Monday, March 31, 2008

The Bears in Action – Why is the Indian Stock Market Down?


By Priya Nigam


The sun has not been shining too brightly on Dalal Street recently. Monday witnessed a sharp downturn in shares, with broad-based selling. Heavyweights, like ICICI Bank Ltd, Reliance Industries Ltd, Infosys Technologies Ltd and Punj Lloyd Ltd, slid. This was not simply Monday blues! So, what is impacting the Indian share market?


  1. Exports hit – The rupee rallied 12.3% in 2007, hurting the country’s exports. Growth in India's goods exports decelerated to 17.7% a month last year, from 21.2% in 2006. Exports have not only been hurt by the strong rupee, but also by the slowdown in the US, which is a huge market for India’s exporters. [A ray of hope comes from a CII (Confederation of Indian Industry) survey of CEOs, according to which India’s merchandise exports are expected to hit $200 billion in 2008-2009, representing an annual 30% jump.]

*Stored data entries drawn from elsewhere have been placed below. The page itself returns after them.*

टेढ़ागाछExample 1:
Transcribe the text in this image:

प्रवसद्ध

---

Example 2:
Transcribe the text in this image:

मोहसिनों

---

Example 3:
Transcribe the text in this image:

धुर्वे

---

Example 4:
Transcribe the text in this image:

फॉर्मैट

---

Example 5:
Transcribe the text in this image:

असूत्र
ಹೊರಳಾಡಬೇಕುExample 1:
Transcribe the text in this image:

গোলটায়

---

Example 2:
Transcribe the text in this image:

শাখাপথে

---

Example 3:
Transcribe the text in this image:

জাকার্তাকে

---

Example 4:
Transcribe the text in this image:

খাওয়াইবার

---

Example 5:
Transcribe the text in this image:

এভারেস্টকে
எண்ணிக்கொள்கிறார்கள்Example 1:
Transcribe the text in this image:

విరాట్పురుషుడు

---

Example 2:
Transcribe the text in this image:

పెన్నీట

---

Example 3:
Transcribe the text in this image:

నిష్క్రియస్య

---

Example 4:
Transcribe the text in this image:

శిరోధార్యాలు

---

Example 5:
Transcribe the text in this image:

  1. Weak domestic demand – The culprit is inflation. A surge in food, fuel and metal prices have pushed India’s inflation to alarmingly high levels. Inflation galloped to a 13-month high of 6.7% for the week ended March 15.

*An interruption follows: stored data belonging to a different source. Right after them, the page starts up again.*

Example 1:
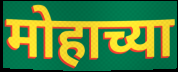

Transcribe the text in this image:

मोहाच्या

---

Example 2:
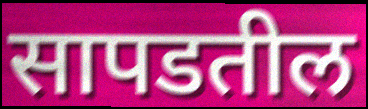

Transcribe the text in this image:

सापडतील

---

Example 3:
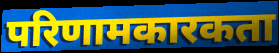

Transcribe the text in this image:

परिणामकारकता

  1. Interest rates – In the face of high inflation, it is unlikely that the central bank will cut interest rates. With no cut in interest rates, the rupee may appreciate further.


  1. Economic growth versus inflation - Mr P. Chidambaram has already indicated (without mincing his words) that some growth may have to be sacrificed in order to contain inflation. The Finance Minister stated, “The Government is determined to take all steps - fiscal, monetary and supply side - to moderate inflation. If that means, we have to live with slightly lesser growth, so be it.”


  1. The ICAI impact – The Institute of Chartered Accountants of India has issued an Accounting Standard, AS 30-Financial Instruments, detailing methods for accounting for derivatives. The ICAI has urged companies to reveal their mark to market (MTM) losses of all outstanding foreign currency derivative contracts for the fiscal year ending March 31, 2008. Currently, there is no regulatory requirement for companies to disclose their financial derivatives position. So, the ICAI guidelines have brought in a lot of apprehension about the upcoming reporting season. While the ICAI impact is positive, investors may still not be ready to deal with a clear perspective into the magnitude of MTM losses on the balance sheets of various companies. What a lot of investors may not understand is that MTM losses are not necessarily going to be booked or incurred by the companies.


  1. Negative global cues – Market sentiment is negative, with limited good news about the global economy. Weakness in the US stock market, following heightened concerns over consumer spending, has caused Asian and European markets to tumble.